[DATA PROVIDED]:
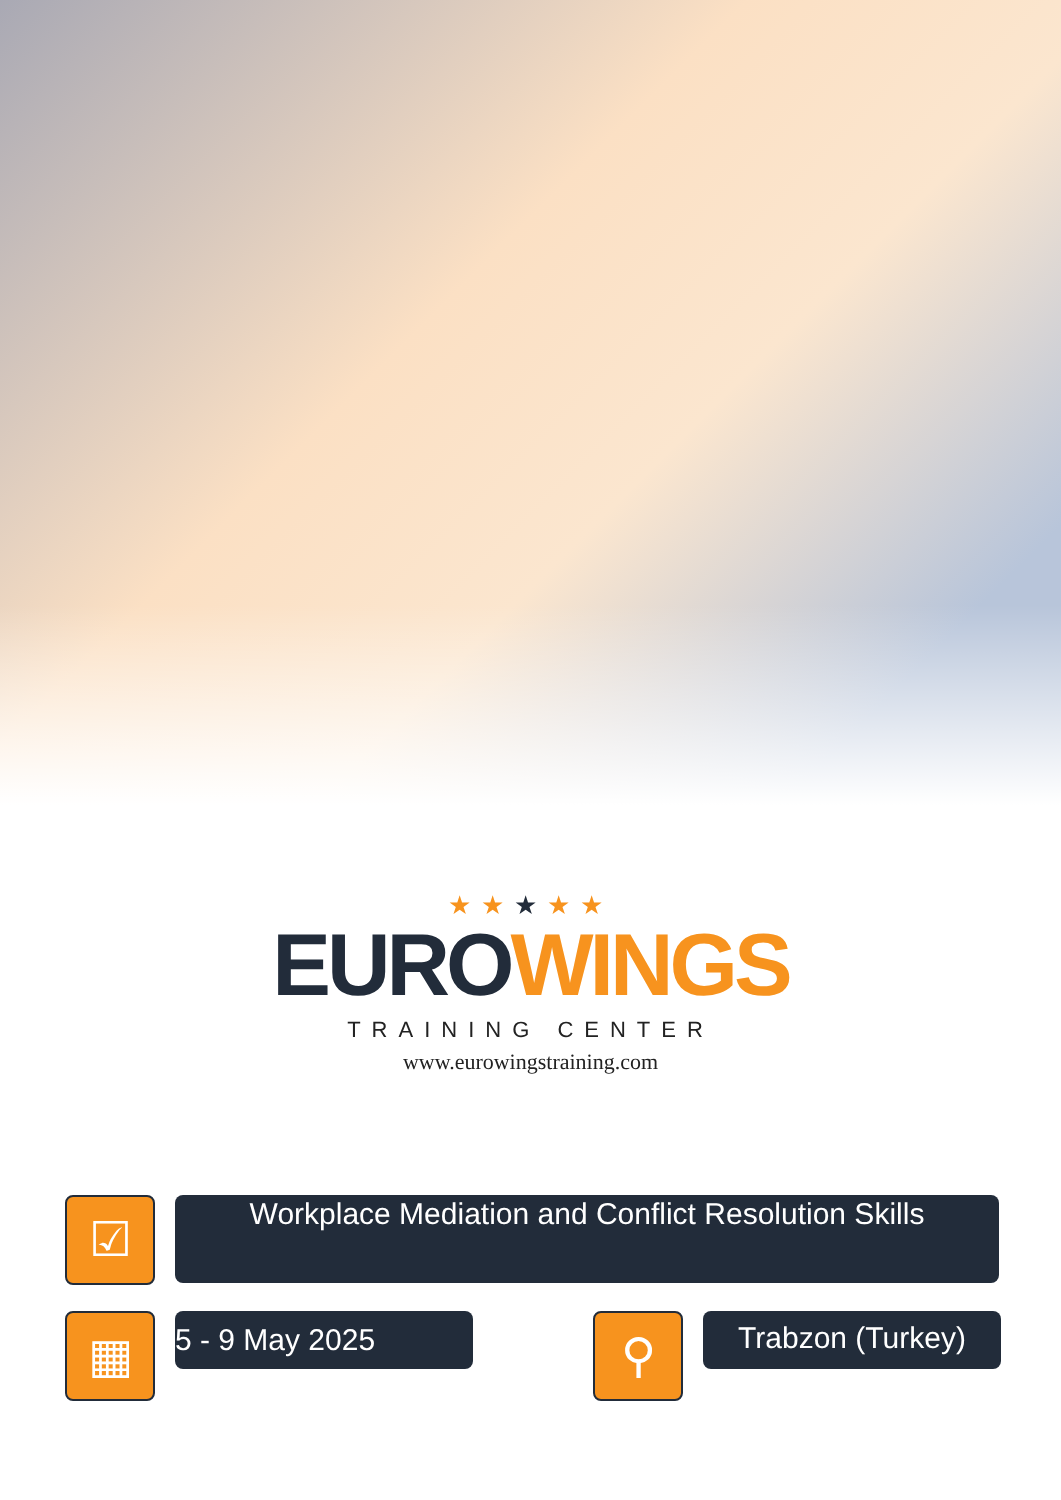★★★★★
EURO WINGS
TRAINING CENTER
www.eurowingstraining.com
☑
Workplace Mediation and Conflict Resolution Skills
▦
5 - 9 May 2025
⚲
Trabzon (Turkey)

[REQUIRED WORK]:
What the response needs is every entry, repeated exactly, and none of the pictures.

[ANSWER]:
★★★★★
EURO WINGS
TRAINING CENTER
www.eurowingstraining.com
☑
Workplace Mediation and Conflict Resolution Skills
▦
5 - 9 May 2025
⚲
Trabzon (Turkey)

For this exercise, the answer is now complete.